Liquidation was invalid
Given the long interval between entry and liquidation, with the mandatory suspension of liquidation during the investigation or administrative review being the norm, it is not surprising that there has been a history of controversy when the liquidation has finally occurred. One of the arguments that frequently arises is that CBP failed to timely liquidate the entry, meaning that the agency failed to act within the statutory 6-month time frame after the suspension of liquidation has been removed.5 A failure to timely liquidate by CBP leads to a deemed liquidation by operation of law at the rates that had been entered. There has been much controversy, leading to case law on these matters. It is no surprise that importers and sureties, who stand in importers’ shoes, will allege that CBP had failed to act timely. See ruling no. H070919 (10/14/09) (earlier notice was not clear and unambiguous, time did not start to run until clear liquidation instructions were issued).

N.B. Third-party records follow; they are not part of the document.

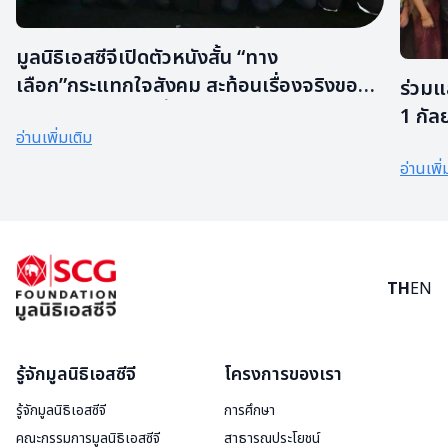
มูลนิธิเอสซีจีเปิดตัวหนังสั้น “ทาง
เลือก”กระแทกใจสังคม สะท้อนเรื่องจริงของ
ร่วมแล
เด็กอาชีวะฝีมือชนน้ำดี ที่มุ่งมั่นทำตามฝันสร้าง
1​ กั
อ่านเพิ่มเติม
อนาคตด้วยสองมือ
อ่านเพิ่
TH
EN
รู้จักมูลนิธิเอสซีจี
โครงการของเรา
รู้จักมูลนิธิเอสซีจี
การศึกษา
คณะกรรมการมูลนิธิเอสซีจี
สาธารณประโยชน์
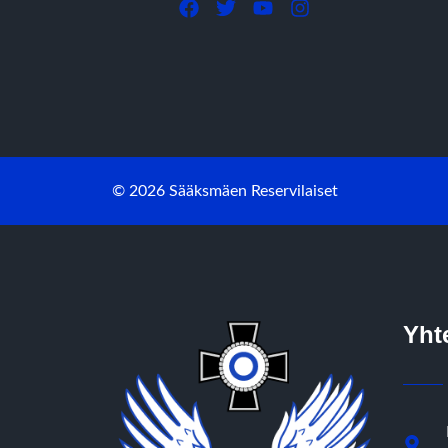
© 2026 Sääksmäen Reservilaiset
Yht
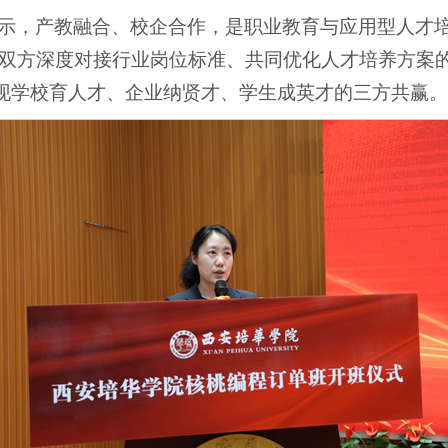
示，产教融合、校企合作，是职业教育与应用型人才
双方深度对接行业岗位标准、共同优化人才培养方案
实现学校育人才、企业纳贤才、学生成英才的三方共赢。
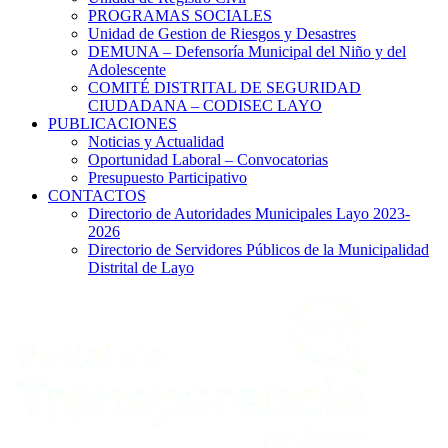
PROGRAMAS SOCIALES
Unidad de Gestion de Riesgos y Desastres
DEMUNA – Defensoría Municipal del Niño y del
Adolescente
COMITÉ DISTRITAL DE SEGURIDAD
CIUDADANA – CODISEC LAYO
PUBLICACIONES
Noticias y Actualidad
Oportunidad Laboral – Convocatorias
Presupuesto Participativo
CONTACTOS
Directorio de Autoridades Municipales Layo 2023-
2026
Directorio de Servidores Públicos de la Municipalidad
Distrital de Layo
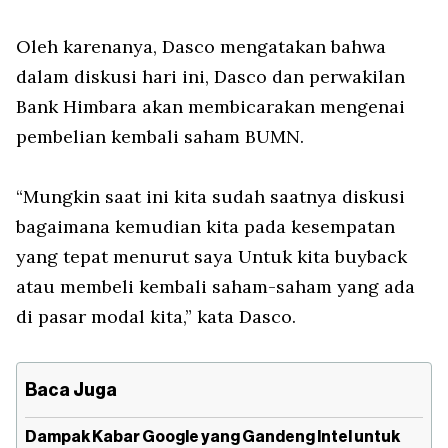
Oleh karenanya, Dasco mengatakan bahwa
dalam diskusi hari ini, Dasco dan perwakilan
Bank Himbara akan membicarakan mengenai
pembelian kembali saham BUMN.
“Mungkin saat ini kita sudah saatnya diskusi
bagaimana kemudian kita pada kesempatan
yang tepat menurut saya Untuk kita buyback
atau membeli kembali saham-saham yang ada
di pasar modal kita,” kata Dasco.
Baca Juga
Dampak Kabar Google yang Gandeng Intel untuk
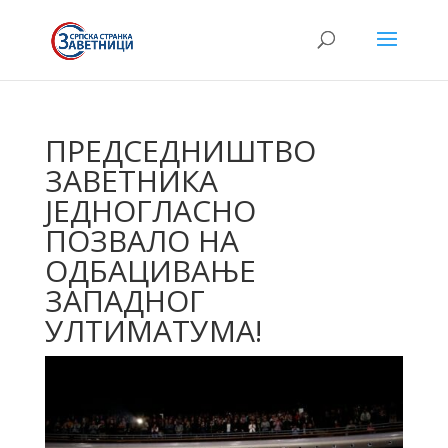
ПРЕДСЕДНИШТВО
ЗАВЕТНИКА
ЈЕДНОГЛАСНО
ПОЗВАЛО НА
ОДБАЦИВАЊЕ
ЗАПАДНОГ
УЛТИМАТУМА!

Notice of Suspension of Liquidation not given
Sureties may also seek to escape liability for the AD duty where CBP has failed to meet the requirement of notifying sureties of suspension of liquidation.6 See ruling nos. 230339 (6/25/04) and 230316 (5/10/04) (surety not able to rebut presumption of notice).
However, even if the required notice is not given, CBP will take the position that the notice is actually an additional notice since the surety who has issued the AD duty bond is presumably on notice from the public published Federal Register notice. To give effect to a lack of specific notice to the surety, the surety would have to show prejudice, as in specific protective actions that it would have taken had it received proper notice. That is a difficult task, as is evident from ruling no. H097501 (7/14/14). Further, the argument that a failure to give notice will vitiate the suspension and lead to a deemed liquidation will not succeed.7
AD duties cannot be doubled if importer went out of business
The regulations provide that the AD duties (and CVD duties as well) will be doubled unless a non-reimbursement certificate is filed by the importer.8 The failure to file such a certificate creates a presumption of payment or reimbursement and the surety will be called upon to pay this doubled amount. Commerce Department practice will allow for an exception, however, if the surety can prove that the importer went out of business. However, that escape route is cut off unless the importer’s filing for bankruptcy or dissolution occurred prior to liquidation of the entry. The burden is on the surety to provide satisfactory evidence of that bankruptcy.9
Wrong AD duty rate was used
The surety might argue that the wrong antidumping margin might have been applied by CBP. But neither the importer nor the surety can challenge the AD duty rate in a protest—those challenges can only be made at the agency (Department of Commerce) proceeding level and then later challenged in court. A failure to participate in the Commerce proceeding will be fatal, as CBP will simply follow the relevant liquidation instructions from Commerce. If the AD duty rate correctly applies the rate from those instructions, any protest to that rate will be denied.10
CBP should collect AD duty from the importer
Sureties and the importer are jointly and severally liable for the payment of all duties, including AD duties. Beyond that point, how CBP collects or issues bills is not a Customs decision enumerated in the protest statute11 and, therefore, is not protestable.